Friday, October 08, 2010

My Child Is Exceptional

Friends in the teaching professions tell me they hear it all the time. Parents insist that their offspring are "exceptional" and should be in the accelerated program.

Most often, the kids aren't. They're average.

The parents put their little darlings into training at an early age, looking to the distant future when it's time for college and who wouldn't like to boast that their child was accepted at Harvard or Dartmouth or Sarah Lawrence?

Hence, the demise of the picture book.

You won't get into an elite Ivy League school if you spend your childhood looking at pictures. Reading is where it's at, and recent studies claim that parents are pushing their kids to read at an early age. Publishers like Simon & Schuster have noticed the drop-off in sales of picture books for the young.

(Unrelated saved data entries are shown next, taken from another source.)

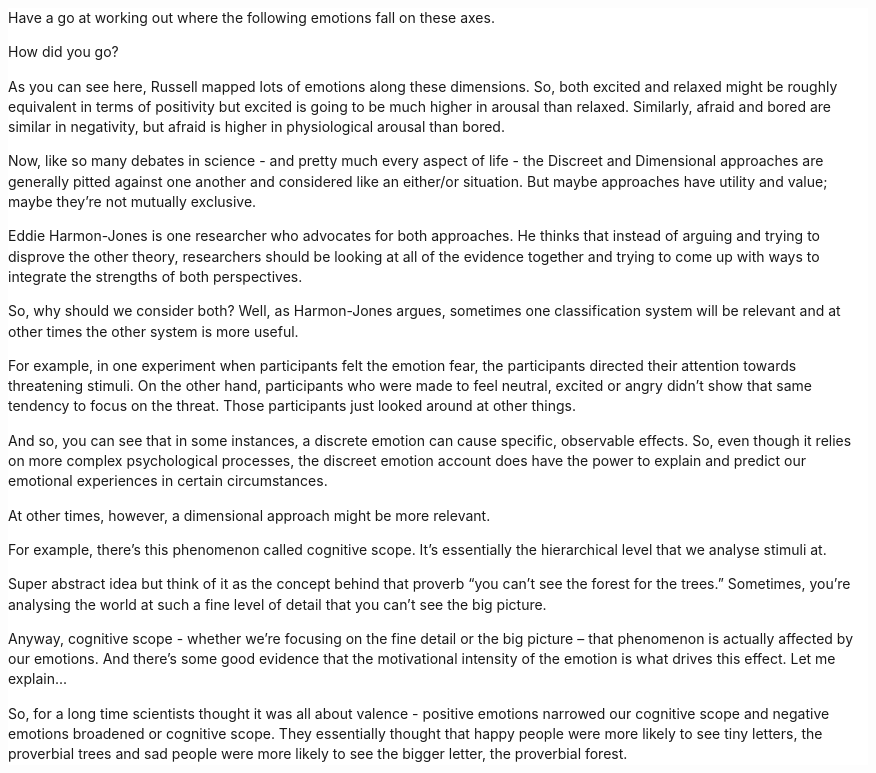 





Have a go at working out where the following emotions fall on these axes. 



How did you go? 





As you can see here, Russell mapped lots of emotions along these dimensions. So, both excited and relaxed might be roughly equivalent in terms of positivity but excited is going to be much higher in arousal than relaxed. Similarly, afraid and bored are similar in negativity, but afraid is higher in physiological arousal than bored.



Now, like so many debates in science - and pretty much every aspect of life - the Discreet and Dimensional approaches are generally pitted against one another and considered like an either/or situation. But maybe approaches have utility and value; maybe they’re not mutually exclusive. 

Eddie Harmon-Jones is one researcher who advocates for both approaches. He thinks that instead of arguing and trying to disprove the other theory, researchers should be looking at all of the evidence together and trying to come up with ways to integrate the strengths of both perspectives.





So, why should we consider both? Well, as Harmon-Jones argues, sometimes one classification system will be relevant and at other times the other system is more useful. 

For example, in one experiment when participants felt the emotion fear, the participants directed their attention towards threatening stimuli. On the other hand, participants who were made to feel neutral, excited or angry didn’t show that same tendency to focus on the threat. Those participants just looked around at other things.

And so, you can see that in some instances, a discrete emotion can cause specific, observable effects. So, even though it relies on more complex psychological processes, the discreet emotion account does have the power to explain and predict our emotional experiences in certain circumstances.



At other times, however, a dimensional approach might be more relevant. 

For example, there’s this phenomenon called cognitive scope. It’s essentially the hierarchical level that we analyse stimuli at. 

Super abstract idea but think of it as the concept behind that proverb “you can’t see the forest for the trees.” Sometimes, you’re analysing the world at such a fine level of detail that you can’t see the big picture.

Anyway, cognitive scope - whether we’re focusing on the fine detail or the big picture – that phenomenon is actually affected by our emotions. And there’s some good evidence that the motivational intensity of the emotion is what drives this effect. Let me explain... 

So, for a long time scientists thought it was all about valence - positive emotions narrowed our cognitive scope and negative emotions broadened or cognitive scope. They essentially thought that happy people were more likely to see tiny letters, the proverbial trees and sad people were more likely to see the bigger letter, the proverbial forest.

By the time kindergarten comes around, parents expect their children to be able to handle chapter books. Wandering around in imaginary worlds of vivid colors and images, in that case, is a complete waste of time.

The publishers will respond to what they see as diminished demand and diminish their output. That's bad news for children's book authors and illustrators, but it's worse news for the kids.

A picture tells one thousand words, but if a well-meaning parent deprives their child of the opportunity to develop the skill to interpret those words, the child misses out. It isn't all about printed words. The brain has two sides, and overloading one won't strengthen the other.

Critical thinking skills come into play with picture books. It's a different situation with reading words, where a parent can hear the progress as little Johnny reads aloud. Figuring out what's going on in a picture, and making sense of the world, are internal actions that cannot be monitored.

So there will be a generation of little Einsteins, skilled at memorization and rote and able to get good grades that will lead to acceptance at elite universities.

And there will be a generation lacking in imagination and creativity, incapable of drawing pictures in their minds because they never learned how. Who will be the architects and designers and engineers and writers and artists?